§ **Problem requirements**:
Every line containing the string "middle" is to be copied from the records.

§ **The data**:
Segment Open

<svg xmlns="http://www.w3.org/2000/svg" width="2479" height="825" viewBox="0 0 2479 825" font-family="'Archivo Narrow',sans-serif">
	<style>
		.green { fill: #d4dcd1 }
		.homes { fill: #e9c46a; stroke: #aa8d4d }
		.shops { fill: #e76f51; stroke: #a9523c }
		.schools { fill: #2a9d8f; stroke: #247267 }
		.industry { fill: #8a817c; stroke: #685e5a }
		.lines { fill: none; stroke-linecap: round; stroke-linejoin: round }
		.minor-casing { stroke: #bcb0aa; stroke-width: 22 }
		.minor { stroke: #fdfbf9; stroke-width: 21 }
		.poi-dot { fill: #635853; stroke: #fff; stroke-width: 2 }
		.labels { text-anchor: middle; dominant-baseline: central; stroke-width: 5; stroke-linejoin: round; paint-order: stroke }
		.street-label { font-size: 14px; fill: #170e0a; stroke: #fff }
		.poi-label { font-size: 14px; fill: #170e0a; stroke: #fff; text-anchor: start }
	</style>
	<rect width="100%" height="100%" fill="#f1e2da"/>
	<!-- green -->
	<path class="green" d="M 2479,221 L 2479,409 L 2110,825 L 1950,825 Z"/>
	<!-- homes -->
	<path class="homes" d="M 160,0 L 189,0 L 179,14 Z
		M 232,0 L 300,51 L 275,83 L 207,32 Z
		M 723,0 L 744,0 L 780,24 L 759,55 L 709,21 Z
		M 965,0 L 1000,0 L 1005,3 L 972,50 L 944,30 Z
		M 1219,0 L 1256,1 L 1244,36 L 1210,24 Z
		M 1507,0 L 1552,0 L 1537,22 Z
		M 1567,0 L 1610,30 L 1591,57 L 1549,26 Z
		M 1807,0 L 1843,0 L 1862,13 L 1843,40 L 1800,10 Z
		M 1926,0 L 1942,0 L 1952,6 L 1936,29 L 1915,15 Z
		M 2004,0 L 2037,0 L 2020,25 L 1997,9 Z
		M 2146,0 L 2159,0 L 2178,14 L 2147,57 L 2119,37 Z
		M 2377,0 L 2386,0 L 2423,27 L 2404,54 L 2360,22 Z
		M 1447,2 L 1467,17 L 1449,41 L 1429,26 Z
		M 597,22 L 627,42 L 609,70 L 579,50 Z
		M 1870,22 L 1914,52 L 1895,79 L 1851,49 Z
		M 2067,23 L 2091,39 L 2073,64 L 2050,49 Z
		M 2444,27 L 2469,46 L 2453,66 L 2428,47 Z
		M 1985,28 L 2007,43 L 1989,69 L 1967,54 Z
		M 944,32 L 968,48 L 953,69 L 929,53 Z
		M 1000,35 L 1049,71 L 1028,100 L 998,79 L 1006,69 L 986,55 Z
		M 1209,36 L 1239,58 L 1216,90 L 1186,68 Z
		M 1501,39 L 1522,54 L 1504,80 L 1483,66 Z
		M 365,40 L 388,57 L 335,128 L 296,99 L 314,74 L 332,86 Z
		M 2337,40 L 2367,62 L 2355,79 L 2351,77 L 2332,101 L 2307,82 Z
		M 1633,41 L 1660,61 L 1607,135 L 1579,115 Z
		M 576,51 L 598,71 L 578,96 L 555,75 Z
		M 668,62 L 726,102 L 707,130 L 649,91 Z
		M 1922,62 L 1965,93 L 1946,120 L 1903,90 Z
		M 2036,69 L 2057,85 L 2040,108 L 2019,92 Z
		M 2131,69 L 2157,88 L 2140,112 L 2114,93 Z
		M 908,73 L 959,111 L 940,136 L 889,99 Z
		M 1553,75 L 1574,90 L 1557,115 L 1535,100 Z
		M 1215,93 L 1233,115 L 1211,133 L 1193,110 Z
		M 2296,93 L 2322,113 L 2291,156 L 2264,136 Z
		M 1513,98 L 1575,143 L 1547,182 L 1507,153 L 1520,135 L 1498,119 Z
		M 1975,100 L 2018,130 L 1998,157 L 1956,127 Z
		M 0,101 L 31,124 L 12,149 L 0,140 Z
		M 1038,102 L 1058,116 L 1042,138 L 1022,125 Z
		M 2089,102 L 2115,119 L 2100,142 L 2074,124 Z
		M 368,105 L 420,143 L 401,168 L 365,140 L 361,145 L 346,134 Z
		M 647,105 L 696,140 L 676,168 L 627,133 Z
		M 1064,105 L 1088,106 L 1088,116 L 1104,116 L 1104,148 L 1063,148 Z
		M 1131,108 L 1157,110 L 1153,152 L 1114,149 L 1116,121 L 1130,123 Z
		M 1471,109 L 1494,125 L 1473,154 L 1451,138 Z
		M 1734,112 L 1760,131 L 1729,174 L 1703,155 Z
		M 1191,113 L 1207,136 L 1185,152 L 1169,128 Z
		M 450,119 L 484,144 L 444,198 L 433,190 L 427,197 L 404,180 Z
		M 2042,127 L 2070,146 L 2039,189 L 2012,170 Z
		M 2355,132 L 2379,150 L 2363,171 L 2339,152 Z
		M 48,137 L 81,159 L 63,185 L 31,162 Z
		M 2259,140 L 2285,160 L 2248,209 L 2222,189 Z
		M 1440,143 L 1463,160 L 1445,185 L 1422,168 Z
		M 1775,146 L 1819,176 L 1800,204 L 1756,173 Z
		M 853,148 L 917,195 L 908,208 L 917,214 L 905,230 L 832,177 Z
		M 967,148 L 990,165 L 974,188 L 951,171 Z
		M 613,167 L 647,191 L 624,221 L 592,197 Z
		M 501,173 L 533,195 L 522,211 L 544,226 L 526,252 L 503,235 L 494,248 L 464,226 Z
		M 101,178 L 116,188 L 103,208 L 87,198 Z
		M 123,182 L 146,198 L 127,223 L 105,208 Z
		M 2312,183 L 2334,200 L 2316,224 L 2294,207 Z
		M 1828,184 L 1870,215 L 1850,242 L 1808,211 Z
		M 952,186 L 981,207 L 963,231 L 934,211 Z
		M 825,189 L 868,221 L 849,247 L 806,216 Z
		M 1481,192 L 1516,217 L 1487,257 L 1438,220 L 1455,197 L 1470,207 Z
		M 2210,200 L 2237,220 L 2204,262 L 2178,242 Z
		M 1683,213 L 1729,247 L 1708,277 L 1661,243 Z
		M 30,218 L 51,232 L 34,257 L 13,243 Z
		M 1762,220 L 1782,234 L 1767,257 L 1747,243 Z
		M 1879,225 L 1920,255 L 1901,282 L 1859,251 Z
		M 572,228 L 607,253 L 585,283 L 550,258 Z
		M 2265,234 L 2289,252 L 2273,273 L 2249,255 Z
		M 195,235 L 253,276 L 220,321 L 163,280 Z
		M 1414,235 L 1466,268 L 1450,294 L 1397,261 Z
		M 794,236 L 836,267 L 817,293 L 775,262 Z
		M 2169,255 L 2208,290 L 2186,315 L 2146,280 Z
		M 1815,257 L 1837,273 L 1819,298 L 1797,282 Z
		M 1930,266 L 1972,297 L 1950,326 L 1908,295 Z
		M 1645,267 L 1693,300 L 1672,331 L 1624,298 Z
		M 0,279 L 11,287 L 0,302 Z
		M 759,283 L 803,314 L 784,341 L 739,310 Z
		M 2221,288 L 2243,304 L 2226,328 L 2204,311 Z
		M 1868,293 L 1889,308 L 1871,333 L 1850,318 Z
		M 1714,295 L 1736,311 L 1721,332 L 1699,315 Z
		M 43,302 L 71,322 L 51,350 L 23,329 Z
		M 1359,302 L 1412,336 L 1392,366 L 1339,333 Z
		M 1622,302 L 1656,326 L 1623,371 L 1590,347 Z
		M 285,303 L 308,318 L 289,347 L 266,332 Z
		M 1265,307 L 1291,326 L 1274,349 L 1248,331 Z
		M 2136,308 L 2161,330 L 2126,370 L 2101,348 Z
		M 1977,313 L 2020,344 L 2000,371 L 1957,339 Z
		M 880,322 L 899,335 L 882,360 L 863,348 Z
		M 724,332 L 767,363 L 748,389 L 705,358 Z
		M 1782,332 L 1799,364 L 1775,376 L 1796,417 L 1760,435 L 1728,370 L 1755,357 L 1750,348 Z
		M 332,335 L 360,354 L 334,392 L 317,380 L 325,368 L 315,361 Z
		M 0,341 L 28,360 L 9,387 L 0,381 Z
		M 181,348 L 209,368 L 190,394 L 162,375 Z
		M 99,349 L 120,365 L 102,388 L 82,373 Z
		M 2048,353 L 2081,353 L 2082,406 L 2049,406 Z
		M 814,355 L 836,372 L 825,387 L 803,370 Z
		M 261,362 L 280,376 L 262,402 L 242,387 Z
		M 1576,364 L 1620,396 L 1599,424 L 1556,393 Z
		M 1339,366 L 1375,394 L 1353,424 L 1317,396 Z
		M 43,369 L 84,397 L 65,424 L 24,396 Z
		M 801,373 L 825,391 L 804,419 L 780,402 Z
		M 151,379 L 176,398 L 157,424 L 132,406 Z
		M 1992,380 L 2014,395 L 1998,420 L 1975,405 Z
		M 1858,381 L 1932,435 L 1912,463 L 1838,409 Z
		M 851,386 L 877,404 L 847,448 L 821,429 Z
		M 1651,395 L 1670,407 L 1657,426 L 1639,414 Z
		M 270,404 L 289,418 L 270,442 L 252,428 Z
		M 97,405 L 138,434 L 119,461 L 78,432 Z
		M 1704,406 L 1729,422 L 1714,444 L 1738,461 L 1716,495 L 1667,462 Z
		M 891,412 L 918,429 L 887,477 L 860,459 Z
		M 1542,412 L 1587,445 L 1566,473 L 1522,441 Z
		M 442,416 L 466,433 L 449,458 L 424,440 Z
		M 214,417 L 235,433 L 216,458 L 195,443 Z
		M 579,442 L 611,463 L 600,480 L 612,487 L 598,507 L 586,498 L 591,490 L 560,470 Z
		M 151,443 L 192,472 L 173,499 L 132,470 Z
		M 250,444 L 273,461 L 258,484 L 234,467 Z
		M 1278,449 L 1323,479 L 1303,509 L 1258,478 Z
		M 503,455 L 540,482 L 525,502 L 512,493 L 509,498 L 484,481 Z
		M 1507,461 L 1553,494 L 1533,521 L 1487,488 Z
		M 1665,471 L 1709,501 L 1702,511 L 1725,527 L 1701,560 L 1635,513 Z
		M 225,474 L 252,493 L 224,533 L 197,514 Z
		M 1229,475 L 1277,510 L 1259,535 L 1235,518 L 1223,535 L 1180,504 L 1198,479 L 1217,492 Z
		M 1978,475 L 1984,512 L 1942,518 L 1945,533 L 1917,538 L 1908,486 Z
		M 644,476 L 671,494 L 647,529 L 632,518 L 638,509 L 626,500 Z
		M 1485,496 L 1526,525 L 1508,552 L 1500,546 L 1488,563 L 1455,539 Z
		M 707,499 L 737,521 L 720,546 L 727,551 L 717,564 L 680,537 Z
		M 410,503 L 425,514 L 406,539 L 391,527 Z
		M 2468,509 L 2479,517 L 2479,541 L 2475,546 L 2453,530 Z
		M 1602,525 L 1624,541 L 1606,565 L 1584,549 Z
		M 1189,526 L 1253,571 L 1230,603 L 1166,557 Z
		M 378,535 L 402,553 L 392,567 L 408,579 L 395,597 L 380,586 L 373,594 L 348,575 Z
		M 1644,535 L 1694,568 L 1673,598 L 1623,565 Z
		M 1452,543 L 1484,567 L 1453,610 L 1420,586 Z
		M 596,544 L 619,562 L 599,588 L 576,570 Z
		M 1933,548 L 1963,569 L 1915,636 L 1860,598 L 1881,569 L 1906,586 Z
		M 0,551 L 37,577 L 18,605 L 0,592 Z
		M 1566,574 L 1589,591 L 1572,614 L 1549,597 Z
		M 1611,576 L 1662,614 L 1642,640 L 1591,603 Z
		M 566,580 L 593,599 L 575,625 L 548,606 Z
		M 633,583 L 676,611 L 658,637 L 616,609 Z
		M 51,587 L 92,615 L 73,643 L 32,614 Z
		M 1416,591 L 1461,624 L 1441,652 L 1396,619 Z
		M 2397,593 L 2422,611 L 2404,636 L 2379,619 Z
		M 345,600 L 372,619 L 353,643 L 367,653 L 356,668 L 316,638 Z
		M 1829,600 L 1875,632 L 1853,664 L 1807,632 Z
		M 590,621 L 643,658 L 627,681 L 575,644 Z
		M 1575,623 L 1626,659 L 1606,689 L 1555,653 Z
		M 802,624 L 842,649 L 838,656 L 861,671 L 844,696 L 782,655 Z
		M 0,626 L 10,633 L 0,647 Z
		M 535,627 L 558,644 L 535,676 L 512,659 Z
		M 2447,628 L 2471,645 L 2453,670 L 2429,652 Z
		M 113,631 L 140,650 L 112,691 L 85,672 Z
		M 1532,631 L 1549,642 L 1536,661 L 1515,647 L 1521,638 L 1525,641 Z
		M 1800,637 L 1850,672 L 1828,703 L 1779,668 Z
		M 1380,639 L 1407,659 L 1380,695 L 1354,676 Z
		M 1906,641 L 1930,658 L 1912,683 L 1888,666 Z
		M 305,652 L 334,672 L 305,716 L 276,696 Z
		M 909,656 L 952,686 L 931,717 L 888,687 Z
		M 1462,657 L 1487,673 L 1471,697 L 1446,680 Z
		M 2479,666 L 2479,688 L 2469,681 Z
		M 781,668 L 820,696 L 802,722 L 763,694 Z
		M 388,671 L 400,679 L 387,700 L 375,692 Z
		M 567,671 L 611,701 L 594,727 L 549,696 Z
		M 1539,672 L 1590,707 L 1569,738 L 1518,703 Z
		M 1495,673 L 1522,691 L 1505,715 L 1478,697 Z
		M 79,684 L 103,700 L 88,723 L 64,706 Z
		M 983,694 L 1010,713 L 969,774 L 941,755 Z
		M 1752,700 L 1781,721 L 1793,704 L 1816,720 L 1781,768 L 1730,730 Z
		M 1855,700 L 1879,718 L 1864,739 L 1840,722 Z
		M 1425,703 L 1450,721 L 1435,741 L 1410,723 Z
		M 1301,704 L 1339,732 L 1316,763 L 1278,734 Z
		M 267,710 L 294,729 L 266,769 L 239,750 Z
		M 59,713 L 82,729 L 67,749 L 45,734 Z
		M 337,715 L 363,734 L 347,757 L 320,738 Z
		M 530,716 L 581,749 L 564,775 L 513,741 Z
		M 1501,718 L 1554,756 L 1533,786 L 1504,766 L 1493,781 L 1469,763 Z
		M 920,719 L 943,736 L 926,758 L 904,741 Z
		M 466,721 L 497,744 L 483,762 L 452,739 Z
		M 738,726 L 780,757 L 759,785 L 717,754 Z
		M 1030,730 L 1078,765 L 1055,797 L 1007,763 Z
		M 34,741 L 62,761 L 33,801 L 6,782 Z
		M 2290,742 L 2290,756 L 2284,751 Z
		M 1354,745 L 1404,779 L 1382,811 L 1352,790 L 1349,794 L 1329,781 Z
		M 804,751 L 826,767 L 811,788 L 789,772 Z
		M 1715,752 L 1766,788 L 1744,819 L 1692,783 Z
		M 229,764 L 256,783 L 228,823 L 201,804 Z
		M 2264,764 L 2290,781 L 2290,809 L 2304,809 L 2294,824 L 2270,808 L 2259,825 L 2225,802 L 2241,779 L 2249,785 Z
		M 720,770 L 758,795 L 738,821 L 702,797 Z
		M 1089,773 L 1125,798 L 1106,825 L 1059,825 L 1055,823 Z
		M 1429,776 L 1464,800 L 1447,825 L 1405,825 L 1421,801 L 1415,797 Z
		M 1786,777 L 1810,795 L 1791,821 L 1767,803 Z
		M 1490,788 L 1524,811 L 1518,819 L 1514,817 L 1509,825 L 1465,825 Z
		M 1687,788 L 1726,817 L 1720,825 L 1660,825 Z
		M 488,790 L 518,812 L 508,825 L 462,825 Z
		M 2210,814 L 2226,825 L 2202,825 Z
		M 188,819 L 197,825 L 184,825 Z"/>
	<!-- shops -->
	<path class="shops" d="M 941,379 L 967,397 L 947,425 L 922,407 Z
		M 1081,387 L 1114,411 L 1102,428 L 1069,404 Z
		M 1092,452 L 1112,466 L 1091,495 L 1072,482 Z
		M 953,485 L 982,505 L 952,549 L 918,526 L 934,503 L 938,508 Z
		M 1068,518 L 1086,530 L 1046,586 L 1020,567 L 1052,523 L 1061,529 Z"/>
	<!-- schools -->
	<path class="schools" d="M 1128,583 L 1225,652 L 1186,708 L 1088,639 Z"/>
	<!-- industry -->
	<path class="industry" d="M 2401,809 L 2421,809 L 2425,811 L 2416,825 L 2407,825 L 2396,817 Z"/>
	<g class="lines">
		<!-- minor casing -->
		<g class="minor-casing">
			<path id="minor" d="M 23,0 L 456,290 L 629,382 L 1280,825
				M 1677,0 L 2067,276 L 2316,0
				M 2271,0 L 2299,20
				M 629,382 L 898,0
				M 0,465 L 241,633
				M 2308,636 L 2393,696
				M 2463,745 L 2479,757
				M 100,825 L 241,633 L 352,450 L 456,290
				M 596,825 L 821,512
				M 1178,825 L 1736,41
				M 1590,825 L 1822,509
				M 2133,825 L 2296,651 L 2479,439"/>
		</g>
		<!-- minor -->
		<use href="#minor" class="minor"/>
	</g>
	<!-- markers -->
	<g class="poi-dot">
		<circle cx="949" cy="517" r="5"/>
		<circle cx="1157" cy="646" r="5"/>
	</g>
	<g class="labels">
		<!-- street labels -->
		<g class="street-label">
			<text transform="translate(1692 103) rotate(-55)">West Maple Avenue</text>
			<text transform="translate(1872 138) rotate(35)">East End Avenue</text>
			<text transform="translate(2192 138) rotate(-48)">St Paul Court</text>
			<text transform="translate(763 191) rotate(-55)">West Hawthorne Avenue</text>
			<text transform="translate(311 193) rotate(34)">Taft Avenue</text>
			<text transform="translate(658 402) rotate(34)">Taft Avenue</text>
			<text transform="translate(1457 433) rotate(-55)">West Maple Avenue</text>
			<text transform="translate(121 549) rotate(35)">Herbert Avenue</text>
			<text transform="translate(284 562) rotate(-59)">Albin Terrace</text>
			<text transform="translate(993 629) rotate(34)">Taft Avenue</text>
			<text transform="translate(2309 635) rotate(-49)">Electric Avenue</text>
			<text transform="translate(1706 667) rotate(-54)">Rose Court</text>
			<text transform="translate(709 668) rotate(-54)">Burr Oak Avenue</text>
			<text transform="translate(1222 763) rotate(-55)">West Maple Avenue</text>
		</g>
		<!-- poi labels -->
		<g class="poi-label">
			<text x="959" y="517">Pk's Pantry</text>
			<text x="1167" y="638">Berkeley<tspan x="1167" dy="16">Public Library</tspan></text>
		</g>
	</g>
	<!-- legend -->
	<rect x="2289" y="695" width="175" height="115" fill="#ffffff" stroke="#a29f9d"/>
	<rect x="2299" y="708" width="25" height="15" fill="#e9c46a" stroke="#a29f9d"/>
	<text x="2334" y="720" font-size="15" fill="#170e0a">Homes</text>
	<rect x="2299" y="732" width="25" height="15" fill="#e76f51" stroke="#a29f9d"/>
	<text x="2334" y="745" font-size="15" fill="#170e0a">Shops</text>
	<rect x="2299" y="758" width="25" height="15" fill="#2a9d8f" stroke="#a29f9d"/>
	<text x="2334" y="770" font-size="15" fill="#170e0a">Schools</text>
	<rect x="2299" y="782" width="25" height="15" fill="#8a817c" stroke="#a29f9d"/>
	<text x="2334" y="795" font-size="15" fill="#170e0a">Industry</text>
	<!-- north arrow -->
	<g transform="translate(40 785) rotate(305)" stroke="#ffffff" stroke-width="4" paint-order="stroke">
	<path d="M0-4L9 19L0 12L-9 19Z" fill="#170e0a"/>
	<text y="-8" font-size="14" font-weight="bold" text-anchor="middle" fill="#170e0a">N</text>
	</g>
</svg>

Segment Closed

§ **Solution**:
		.labels { text-anchor: middle; dominant-baseline: central; stroke-width: 5; stroke-linejoin: round; paint-order: stroke }
	<text y="-8" font-size="14" font-weight="bold" text-anchor="middle" fill="#170e0a">N</text>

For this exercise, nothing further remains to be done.